TEKST DO PRZECZYTANIA:
%%

Obrazek był wymowny. – Pandemia najpewniej uczyni otoczenie Europy jeszcze bardziej niebezpiecznym w nadchodzących latach. Potrzeba silnej polityki bezpieczeństwa i obrony Unii jest tym bardziej potrzebna – przekonywał w tym tygodniu w europejskiej centrali przedstawiciel Wspólnoty ds. zagranicznych Josep Borrell.
Jednak przed Hiszpanem sala prasowa świeciła pustkami. I choć takie są w czasach zarazy wymogi bezpieczeństwa, trudno było uciec od myśli, że to nic więcej, jak głos wołającego na puszczy.
Priorytet: gospodarka
W przyszłą środę Komisja Europejska przedstawi kolejny w trakcie minionych 12 miesięcy projekt nowego budżetu Unii na lata 2021–2027. Pierwotnie zapisano w nim, że na obronę zostanie odłożonych 13 mld euro na siedem lat, ale ta kwota już została ścięta do 6 mld euro. A i to nie koniec zaciskania pasa.
– Możemy spodziewać się kolejnych ograniczeń, one już nadchodzą. To wyjątkowo przykre, bo dopiero teraz podnosiliśmy się z zapaści po kryzysie finansowym sprzed dziesięciu lat – podkreśla dyrektor Europejskiej Agencji Obrony Jiří Šedivý. Pod naciskiem najmocniej dotkniętych Covid-19 krajów Unii, w tym: Włoch, Hiszpanii i Francji, priorytet w Brukseli jest dziś jeden: odbudowa gospodarcza.

%%

POLECENIE 1: Wymień wszystkie państwa, które tekst o obronności Unii wskazuje jako najmocniej dotknięte Covid-19.
POLECENIE 2: Przepisz fragment tekstu o obronności Unii od „Obrazek był wymowny.” do „zagranicznych Josep Borrell.”, zamieniając „Pandemia” na „Epidemia”.

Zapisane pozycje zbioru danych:

%%

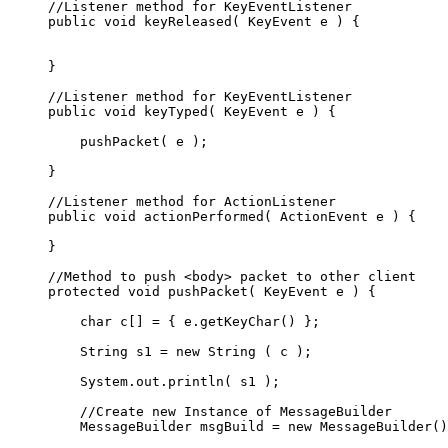
     //Listener method for KeyEventListener

     public void keyReleased( KeyEvent e ) {

     }

     //Listener method for KeyEventListener

     public void keyTyped( KeyEvent e ) {

         pushPacket( e );

     }

     //Listener method for ActionListener

     public void actionPerformed( ActionEvent e ) {

     }

     //Method to push <body> packet to other client

     protected void pushPacket( KeyEvent e ) {

         char c[] = { e.getKeyChar() };

         String s1 = new String ( c );

         System.out.println( s1 );

         //Create new Instance of MessageBuilder

         MessageBuilder msgBuild = new MessageBuilder()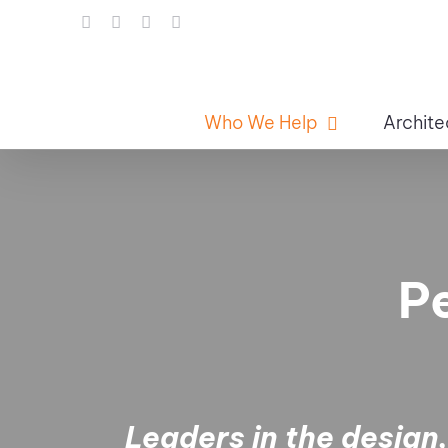
Skip
LinkedIn
Facebook
Instagram
Email
to
content
Who We Help
Archite
P
Leaders in the design,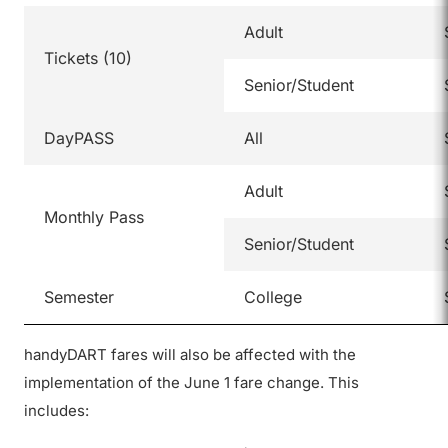
Adult
Tickets (10)
Senior/Student
DayPASS
All
Adult
Monthly Pass
Senior/Student
Semester
College
handyDART fares will also be affected with the
implementation of the June 1 fare change. This
includes: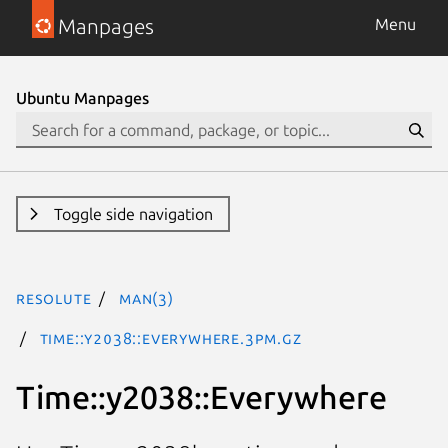
Manpages
Menu
Ubuntu Manpages
Toggle side navigation
resolute
man(3)
Time::y2038::Everywhere.3pm.gz
Time::y2038::Everywhere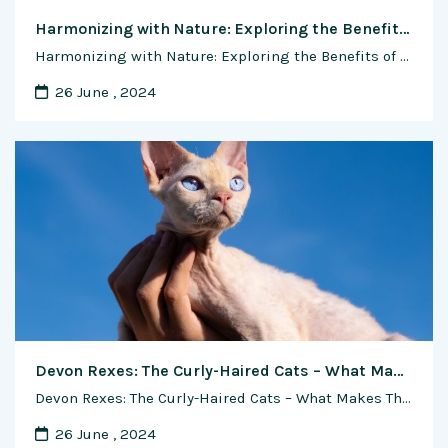
Harmonizing with Nature: Exploring the Benefits of Natural and Organic Methods in Shrimp Farming
Harmonizing with Nature: Exploring the Benefits of Natural and Organic Methods in Shrimp Farming In the realm of aquaculture, the quest for sustainability and environmental stewardship is driving a shift towards natural and organic methods of production. Shrimp farming, in particular, has seen a growing interest in adopting practices that mimic natural ecosystems and minimize …
26 June , 2024
Devon Rexes: The Curly-Haired Cats – What Makes Them So Special
Devon Rexes: The Curly-Haired Cats – What Makes Them So Special In the vast and diverse world of feline companionship, few breeds exude the same charm and uniqueness as the Devon Rex. With their distinctive curly coats, oversized ears, and playful personalities, Devon Rexes have captured the hearts of cat lovers around the globe. Renowned …
26 June , 2024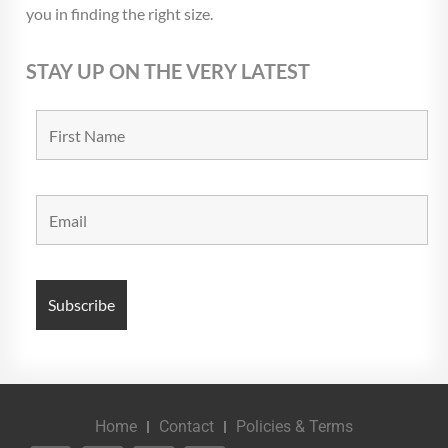
you in finding the right size.
STAY UP ON THE VERY LATEST
Home
Contact
Policies & Terms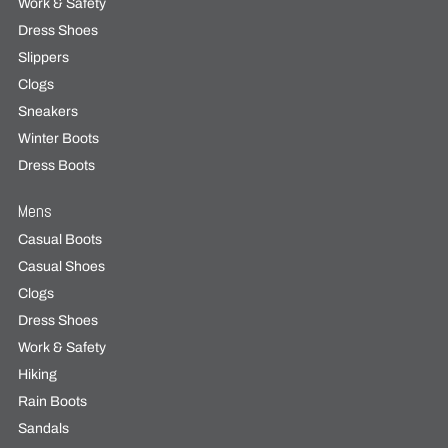
Work & Safety
Dress Shoes
Slippers
Clogs
Sneakers
Winter Boots
Dress Boots
Mens
Casual Boots
Casual Shoes
Clogs
Dress Shoes
Work & Safety
Hiking
Rain Boots
Sandals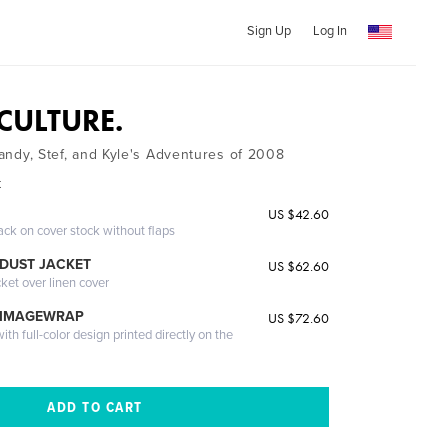
Sign Up
Log In
 CULTURE.
 Mandy, Stef, and Kyle's Adventures of 2008
k
US $42.60
ack on cover stock without flaps
DUST JACKET
US $62.60
cket over linen cover
 IMAGEWRAP
US $72.60
th full-color design printed directly on the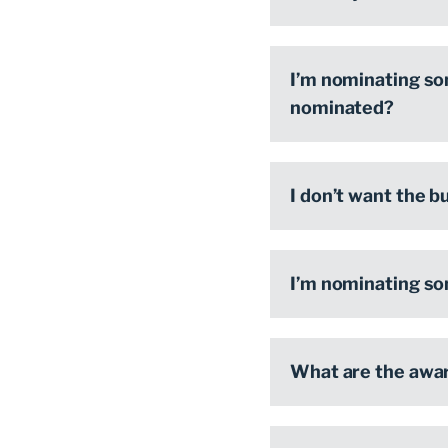
I’m nominating so
nominated?
I don’t want the b
I’m nominating so
What are the awar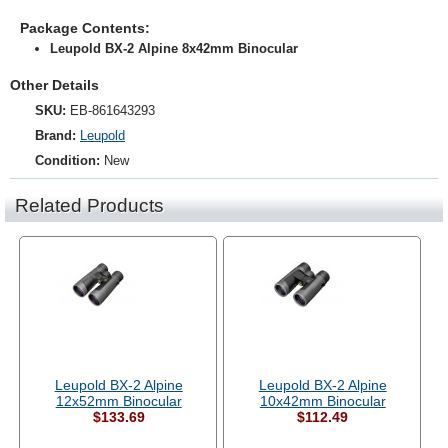
Package Contents:
Leupold BX-2 Alpine 8x42mm Binocular
Other Details
SKU:
EB-861643293
Brand:
Leupold
Condition:
New
Related Products
Leupold BX-2 Alpine
Leupold BX-2 Alpine
12x52mm Binocular
10x42mm Binocular
$133.69
$112.49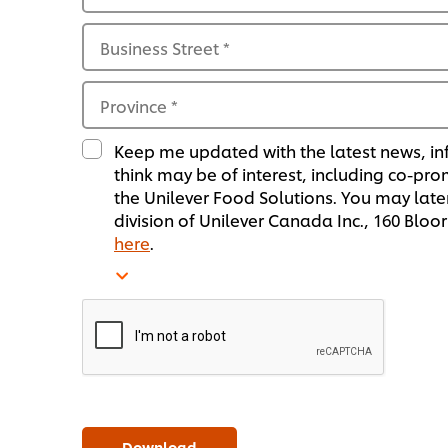
Business Street
*
Province
*
Keep me updated with the latest news, in
think may be of interest, including co-pr
the Unilever Food Solutions. You may later
division of Unilever Canada Inc., 160 Blo
here
.
Download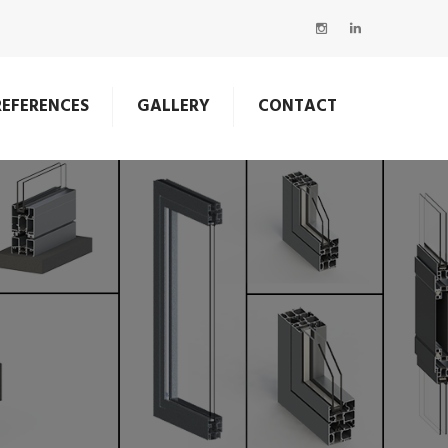
REFERENCES
GALLERY
CONTACT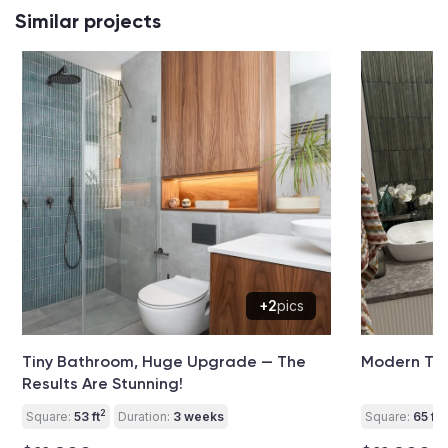
Similar projects
+2
pics
Tiny Bathroom, Huge Upgrade — The
Modern Toi
Results Are Stunning!
2
2
Square:
53 ft
Duration:
3 weeks
Square:
65 ft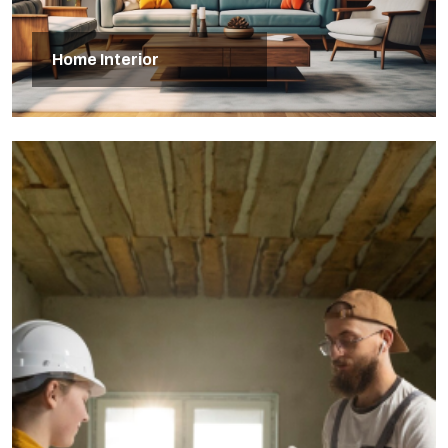
Home Interior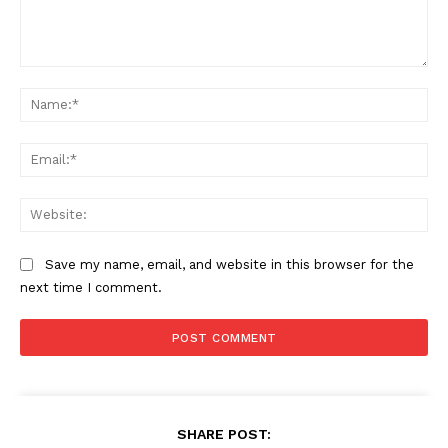
Comment:
Na
Ema
Web
Save my name, email, and website in this browser for the
next time I comment.
SHARE POST: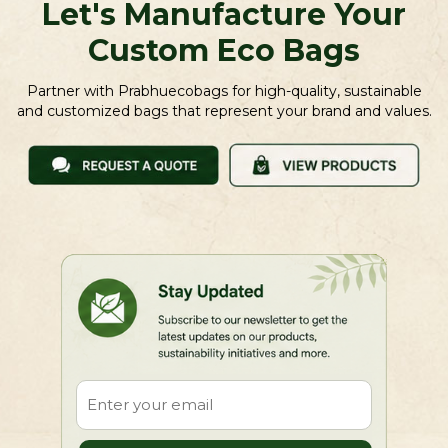
Let's Manufacture Your
Custom Eco Bags
Partner with Prabhuecobags for high-quality, sustainable
and customized bags that represent your brand and values.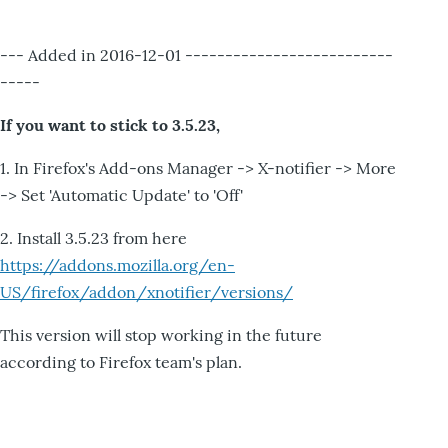
--- Added in 2016-12-01 --------------------------
-----
If you want to stick to 3.5.23,
1. In Firefox's Add-ons Manager -> X-notifier -> More
-> Set 'Automatic Update' to 'Off'
2. Install 3.5.23 from here
https://addons.mozilla.org/en-
US/firefox/addon/xnotifier/versions/
This version will stop working in the future
according to Firefox team's plan.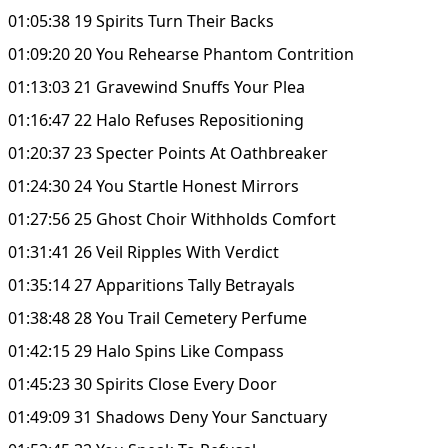
01:05:38 19 Spirits Turn Their Backs
01:09:20 20 You Rehearse Phantom Contrition
01:13:03 21 Gravewind Snuffs Your Plea
01:16:47 22 Halo Refuses Repositioning
01:20:37 23 Specter Points At Oathbreaker
01:24:30 24 You Startle Honest Mirrors
01:27:56 25 Ghost Choir Withholds Comfort
01:31:41 26 Veil Ripples With Verdict
01:35:14 27 Apparitions Tally Betrayals
01:38:48 28 You Trail Cemetery Perfume
01:42:15 29 Halo Spins Like Compass
01:45:23 30 Spirits Close Every Door
01:49:09 31 Shadows Deny Your Sanctuary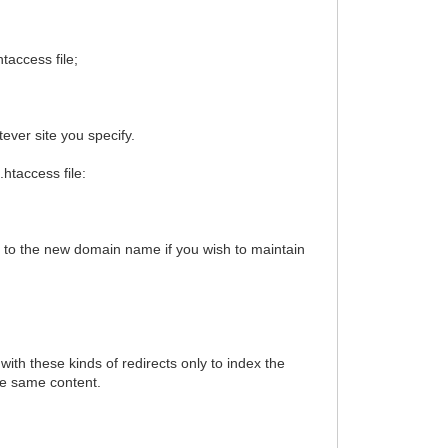
taccess file;
atever site you specify.
.htaccess file:
s to the new domain name if you wish to maintain
th these kinds of redirects only to index the
the same content.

%%

ODPOWIEDŹ 1: Włochy, Hiszpania, Francja

ODPOWIEDŹ 2:
Obrazek był wymowny. – Epidemia najpewniej uczyni otoczenie Europy jeszcze bardziej niebezpiecznym w nadchodzących latach. Potrzeba silnej polityki bezpieczeństwa i obrony Unii jest tym bardziej potrzebna – przekonywał w tym tygodniu w europejskiej centrali przedstawiciel Wspólnoty ds. zagranicznych Josep Borrell.